In France, the fine for breaking one of the COVID-related rules (not wearing the mask, gathering more than six people, defying the curfew) only amounts to €135. In Belgium, for the same infractions, the fine is a bit heavier: €250, but still less than in Lithuania. Nevertheless, in Germany for instance, the fine is similar to the Lithuanian one (€400 for attending an illegal party).
Almost a hundred people participated at the party in Vilnius. Abroad some parties brought together thousands of people during the coronavirus pandemic.
On the 1st of April, despite the announcement of a new lockdown because of an epidemic rebound in Belgium, thousands gathered in a park of Brussels for an April fools' party. The police dispersed the participants using tear gas and water cannons. According to the organizers, the crowd assembled about five thousand persons, "only" two thousand according to the police.

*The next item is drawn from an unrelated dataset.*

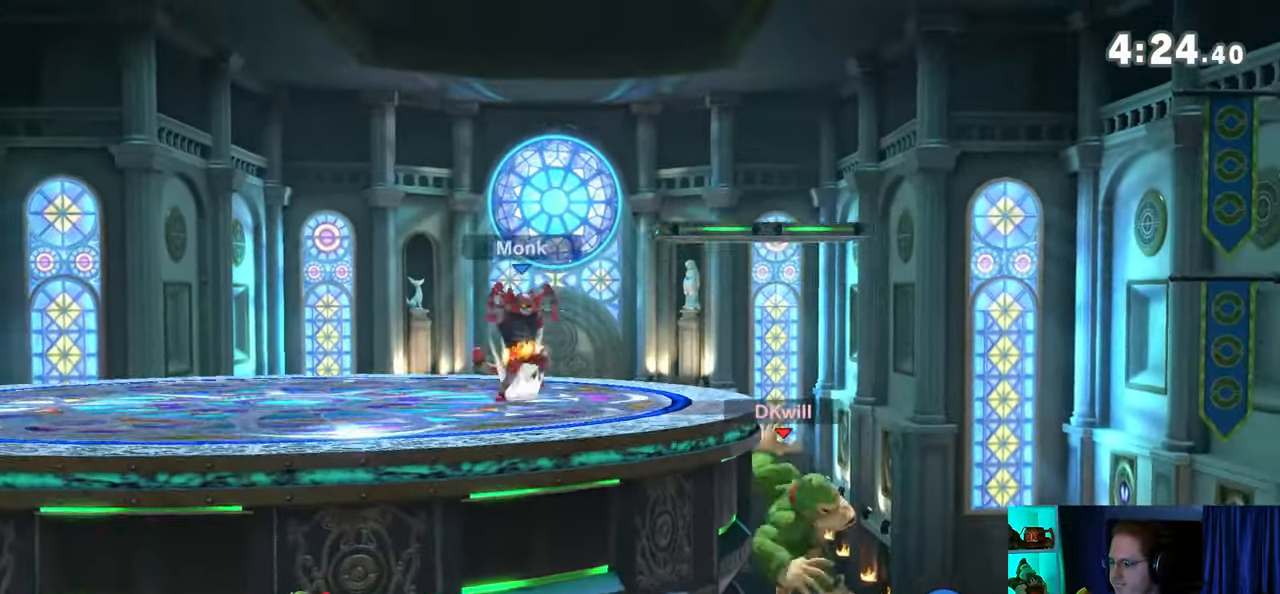
{"buttons": [], "left_stick": "left", "right_stick": "center", "events": [[233, "left_stick", "center"], [383, "left_stick", "left"]]}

On the same day, in the German state of Mecklenburg-Vorpommern, about 150 young people went to an illegal party. The police imposed fines for the breach of the state regulation regarding COVID-19 and illegal waste disposal.
Earlier this year, in North-Western France, 2.500 persons met for a New Year party. The rave lasted more than 36 hours: the organizers finally decided to stop everything on their own before a massive deployment of police forces. French authorities feared the creation of a cluster: they invited participants to get tested and to self-isolate. In the end, the consequences are hard to identify: just 1% of the participants took a test.